ACTC2015 - An Immersive, Interactive and Augmented Classroom: A Proof-of-Concept (Kobe, Japan)
This research presents a detailed exploration of the interface design and considers different ways to trigger interactions between the user and the interface, using 3 levels of physical body gestures: finger gestures, hand gestures and gestures that involve the arms. These gestures drive the interactions and augment the information from learning content. Interactions can range from acquiring information from diverse web sources like Google or Wikipedia, to sharing a document, to using ubiquitous classroom supplies like post-its and markers in a shared projected environment. Here, an initial execution is presented about the system in a classroom setting with preliminary demonstrations as well as outcomes and insights from the interface design.
ISEA2014 - Workshop: A is for Apple, B is for Balloon, D is for… Deconstruction (Dubai, UAE)
This workshop focused on the application of the Deconstructive discourse as a generative ideation framework for designers. In Structuralism, language always has a signifier that points to a signified. People understand signifiers based on binary oppositions: A car is called “car” since there are other things that are not cars. Deconstruction tries to destabilize the direct link between sign and signifier. It argues that signifiers do not refer to signifieds, but to other signifiers. For example the word “India” does not signify a single thing, but the signifiers that might contextualize and define it like the Taj Mahal or an elephant. Language is a system of linked signifiers rather than fixed structures. Deconstruction creates new meaning by creating new relationships.
UCDA Design Education Summit 2014 - The Deconstructive Discourse As A Generative Thinking Tool (Madison, US)
This paper describes the process, and findings of building a creative framework based on the Deconstructive discourse and its implications in the learning process of design students. Deconstruction provides a structured way of analyzing complex problems. An example of successful application of Deconstructionist theories in design education is the academic work of Cranbrook Academy of Art. In the late 1980 and early 1990s under the direction of Katherine McCoy, Graphic Design students explored the semantics and syntax of their. This demonstrated the importance and the value of the Deconstructive discourse in the studio classroom. As a result, its use as a critical tool it exposed the gap between sign and meaning in the context of culture.
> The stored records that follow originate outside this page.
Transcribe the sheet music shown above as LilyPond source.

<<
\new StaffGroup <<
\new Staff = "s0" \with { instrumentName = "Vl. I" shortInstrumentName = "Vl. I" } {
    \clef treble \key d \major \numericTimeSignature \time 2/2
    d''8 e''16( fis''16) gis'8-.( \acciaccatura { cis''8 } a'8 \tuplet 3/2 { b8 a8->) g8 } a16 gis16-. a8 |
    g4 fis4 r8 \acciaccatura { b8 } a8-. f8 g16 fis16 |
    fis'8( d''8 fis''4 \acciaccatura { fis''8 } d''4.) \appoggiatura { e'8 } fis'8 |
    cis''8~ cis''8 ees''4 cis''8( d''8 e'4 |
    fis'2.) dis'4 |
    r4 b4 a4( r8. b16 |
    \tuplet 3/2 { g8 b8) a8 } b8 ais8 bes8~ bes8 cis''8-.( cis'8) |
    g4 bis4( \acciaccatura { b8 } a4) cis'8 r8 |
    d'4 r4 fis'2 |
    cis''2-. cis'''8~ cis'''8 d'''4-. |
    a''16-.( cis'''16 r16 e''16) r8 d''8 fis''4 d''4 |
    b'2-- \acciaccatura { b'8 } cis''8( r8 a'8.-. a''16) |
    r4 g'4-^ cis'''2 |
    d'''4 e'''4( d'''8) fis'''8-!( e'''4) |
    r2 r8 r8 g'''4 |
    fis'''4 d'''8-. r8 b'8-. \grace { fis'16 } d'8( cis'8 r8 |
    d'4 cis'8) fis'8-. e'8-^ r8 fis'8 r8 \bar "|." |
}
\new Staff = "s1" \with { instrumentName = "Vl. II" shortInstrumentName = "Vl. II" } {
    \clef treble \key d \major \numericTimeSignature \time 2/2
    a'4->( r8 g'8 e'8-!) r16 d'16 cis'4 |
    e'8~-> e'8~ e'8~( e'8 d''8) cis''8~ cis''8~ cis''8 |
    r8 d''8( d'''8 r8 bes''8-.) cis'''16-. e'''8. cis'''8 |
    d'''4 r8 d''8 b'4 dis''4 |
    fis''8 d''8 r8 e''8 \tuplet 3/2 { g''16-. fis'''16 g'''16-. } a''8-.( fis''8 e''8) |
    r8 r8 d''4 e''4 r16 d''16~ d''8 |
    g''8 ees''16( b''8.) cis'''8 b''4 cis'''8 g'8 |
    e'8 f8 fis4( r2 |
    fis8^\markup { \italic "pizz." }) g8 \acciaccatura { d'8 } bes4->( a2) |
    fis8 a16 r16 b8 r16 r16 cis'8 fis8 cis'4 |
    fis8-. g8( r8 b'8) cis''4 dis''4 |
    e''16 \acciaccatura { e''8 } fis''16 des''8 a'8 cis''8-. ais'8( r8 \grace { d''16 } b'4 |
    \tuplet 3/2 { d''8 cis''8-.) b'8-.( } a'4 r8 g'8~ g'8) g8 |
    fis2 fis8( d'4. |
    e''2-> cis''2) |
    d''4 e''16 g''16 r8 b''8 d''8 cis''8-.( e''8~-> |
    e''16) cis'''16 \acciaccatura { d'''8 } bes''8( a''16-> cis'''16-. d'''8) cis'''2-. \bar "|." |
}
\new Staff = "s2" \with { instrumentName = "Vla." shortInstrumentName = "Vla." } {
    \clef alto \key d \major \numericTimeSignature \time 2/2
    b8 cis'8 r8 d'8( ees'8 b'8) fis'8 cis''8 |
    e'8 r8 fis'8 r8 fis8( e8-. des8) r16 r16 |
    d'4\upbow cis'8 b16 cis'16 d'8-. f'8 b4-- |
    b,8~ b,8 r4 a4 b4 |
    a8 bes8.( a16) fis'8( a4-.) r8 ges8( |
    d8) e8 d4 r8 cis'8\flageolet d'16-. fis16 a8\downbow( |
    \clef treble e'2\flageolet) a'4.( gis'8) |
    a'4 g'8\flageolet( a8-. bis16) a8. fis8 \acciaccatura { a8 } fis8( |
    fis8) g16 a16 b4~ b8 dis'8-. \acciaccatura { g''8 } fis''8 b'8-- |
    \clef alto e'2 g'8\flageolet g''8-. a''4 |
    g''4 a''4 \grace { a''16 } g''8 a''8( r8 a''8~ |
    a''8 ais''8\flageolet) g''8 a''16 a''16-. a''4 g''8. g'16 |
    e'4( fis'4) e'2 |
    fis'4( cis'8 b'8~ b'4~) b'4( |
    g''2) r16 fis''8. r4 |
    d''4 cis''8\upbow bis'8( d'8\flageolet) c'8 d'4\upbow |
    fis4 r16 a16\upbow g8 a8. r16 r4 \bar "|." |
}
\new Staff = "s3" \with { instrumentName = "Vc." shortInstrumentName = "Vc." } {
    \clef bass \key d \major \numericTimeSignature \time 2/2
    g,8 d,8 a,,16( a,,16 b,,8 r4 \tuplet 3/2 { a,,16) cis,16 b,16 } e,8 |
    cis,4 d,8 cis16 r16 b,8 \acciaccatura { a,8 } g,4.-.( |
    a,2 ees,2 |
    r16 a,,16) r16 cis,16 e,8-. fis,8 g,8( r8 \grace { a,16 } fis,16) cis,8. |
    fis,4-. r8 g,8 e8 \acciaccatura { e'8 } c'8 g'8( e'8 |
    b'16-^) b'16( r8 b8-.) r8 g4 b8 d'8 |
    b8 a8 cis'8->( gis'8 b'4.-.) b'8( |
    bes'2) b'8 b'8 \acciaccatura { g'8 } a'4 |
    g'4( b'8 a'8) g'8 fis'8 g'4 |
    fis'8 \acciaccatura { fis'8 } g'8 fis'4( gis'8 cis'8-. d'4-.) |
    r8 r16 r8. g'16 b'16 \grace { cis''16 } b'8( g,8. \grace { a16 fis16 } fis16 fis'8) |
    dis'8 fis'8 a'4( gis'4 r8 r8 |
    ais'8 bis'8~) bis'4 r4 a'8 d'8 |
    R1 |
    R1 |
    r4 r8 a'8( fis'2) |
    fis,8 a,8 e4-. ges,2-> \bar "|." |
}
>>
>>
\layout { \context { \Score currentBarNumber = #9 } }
DDEI Designing Design Education for India (2013) - Education in multi-disciplinary solutions of design projects (Pune, India)
This paper describes the process, and findings of building a creative framework based on the Deconstructive discourse and its implications in the learning process of design students. Deconstruction provides a structured way of analyzing complex problems. An example of successful application of Deconstructionist theories in design education is the academic work of Cranbrook Academy of Art. In the late 1980 and early 1990s under the direction of Katherine McCoy, Graphic Design students explored the semantics and syntax of their. This demonstrated the importance and the value of the Deconstructive discourse in the studio classroom. As a result, its use as a critical tool it exposed the gap between sign and meaning in the context of culture.